Nevertheless, Saltonstall broke an 11-generation, family tradition by defecting to Brown.
"I was accepted at Harvard," he explains, adding, however that after a half-day visit to Brown "I felt that that was the place for me, but I didn't get that feeling at Harvard."
Since graduating from Brown in 1957, Saltonstall has never stayed in any one job for long. His long resume includes descriptions of his jobs as a trainee in a Betty Crocker cake mix plant in Buffalo, N.Y., and as the president of a Sailboat manufacturing company.
When Saltonstall landed at Harvard in 1981, he found that his position encompassed almost as many responsibilities as all his previous jobs combined. Currently, Saltonstall supervises the University's Buildings and Grounds Department, construction management, Food Services, the Faculty Club, parking facilities, and Planning Department.
In the short period of time he has been here the tradition-breaking Saltonstall has begun a major reorganization of the previously much-maligned Buildings and Grounds Department (B&G).
"I see my biggest challenge here at Harvard as accomplishing a real change in the level of service of B&G," he says, and already a positive change in the services of the department has been reported by several faculties of the University.
"These meetings have been really cool," says Kathleen A. Montague, assistant manager of the Faculty Club, adding, "They bring us together so we know what kinds of services we can offer each other."
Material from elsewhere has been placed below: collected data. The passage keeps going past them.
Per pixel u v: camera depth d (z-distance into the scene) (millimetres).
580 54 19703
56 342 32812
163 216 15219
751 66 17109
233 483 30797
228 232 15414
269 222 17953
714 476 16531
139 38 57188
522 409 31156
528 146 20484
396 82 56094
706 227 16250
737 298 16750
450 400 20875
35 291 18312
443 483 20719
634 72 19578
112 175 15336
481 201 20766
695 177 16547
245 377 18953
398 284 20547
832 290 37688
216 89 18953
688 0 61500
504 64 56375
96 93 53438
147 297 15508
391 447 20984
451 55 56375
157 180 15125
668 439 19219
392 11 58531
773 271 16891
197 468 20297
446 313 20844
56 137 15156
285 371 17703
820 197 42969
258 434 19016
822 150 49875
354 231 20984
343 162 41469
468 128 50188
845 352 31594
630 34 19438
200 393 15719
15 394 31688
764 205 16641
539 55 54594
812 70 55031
Although his reorganization of B&G has attracted the most attention, Saltonstall divides his time equally between all six departments.
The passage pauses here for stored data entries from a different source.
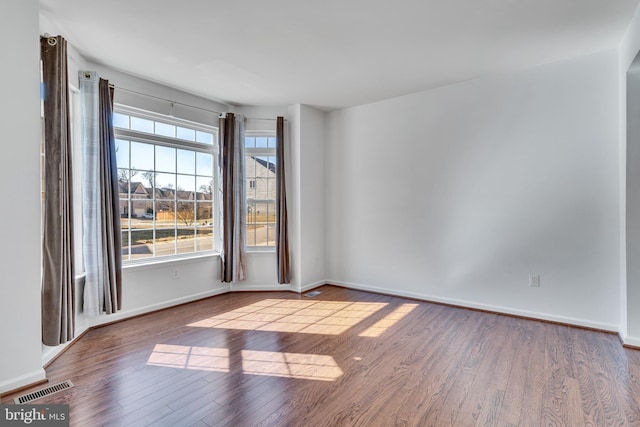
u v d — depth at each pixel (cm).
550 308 332
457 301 389
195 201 427
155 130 384
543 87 331
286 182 468
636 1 226
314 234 486
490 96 361
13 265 210
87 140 301
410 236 424
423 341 292
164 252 394
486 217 367
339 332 314
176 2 227
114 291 320
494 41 284
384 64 331
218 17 246
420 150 413
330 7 234
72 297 262
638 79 267
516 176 348
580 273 316
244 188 451
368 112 458
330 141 497
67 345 280
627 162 273
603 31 267
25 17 214
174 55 309
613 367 242
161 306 382
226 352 272
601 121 304
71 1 225
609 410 192
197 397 208
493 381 225
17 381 212
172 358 261
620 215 292
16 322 212
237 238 441
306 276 471
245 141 467
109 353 270
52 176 248
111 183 323
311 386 220
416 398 205
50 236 247
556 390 213
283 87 394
In parking, he works with Robert Burns, manager of the department, to maintain the University's lots in areas ranging from snow clearing to the collection of fees.
Last fall, for example, several faculty members became quite upset when they were unable to park their cars in their assigned Holyoke Center parking lot spaces. Because there were too many cars and too few spaces, Saltonstall and his parking office were called in to solve the problem.
"It needed serious attention and it got it," Saltonstall says, adding, "Where one stands on the parking ladder is a very big status issue for the faculty. In fact, the most difficult part of running the parking department is assigning spaces."
As director of the Construction Management and Planning Departments, he supervises the University's building projects, "which includes handling architectural work, engineering, and contractors," Saltonstall says.
In an innovative move to improve relations among all six of his departments, he held a three day weekend outing for staff members of the divisions. They attended workshops and classes on increasing efficiency and techniques to improve the management of the offices.
"It was a big surprise to find out we really didn't know the people of the other departments or what they did," Montague said.
"The directors really got to know each other simply by going on this hike in the woods," says Burns.
But, Saltonstall's career at Harvard has only been a small part of his diverse business experiences. "The only pattern in my past," he says, "is that I'm always attracted to an unusual challenge."
First he broke the family tradition by attending Brown. White at Brown, he played hockey and rowed crew for four years.
He characterizes himself as a "scrambler" in athletics. One highlight of his career, he says, was playing against Bill Cleary '58, Harvard's hockey coach, who was then playing for Harvard. Reflecting on his competition against Cleary, Saltonstall says, "He was simply a superior player."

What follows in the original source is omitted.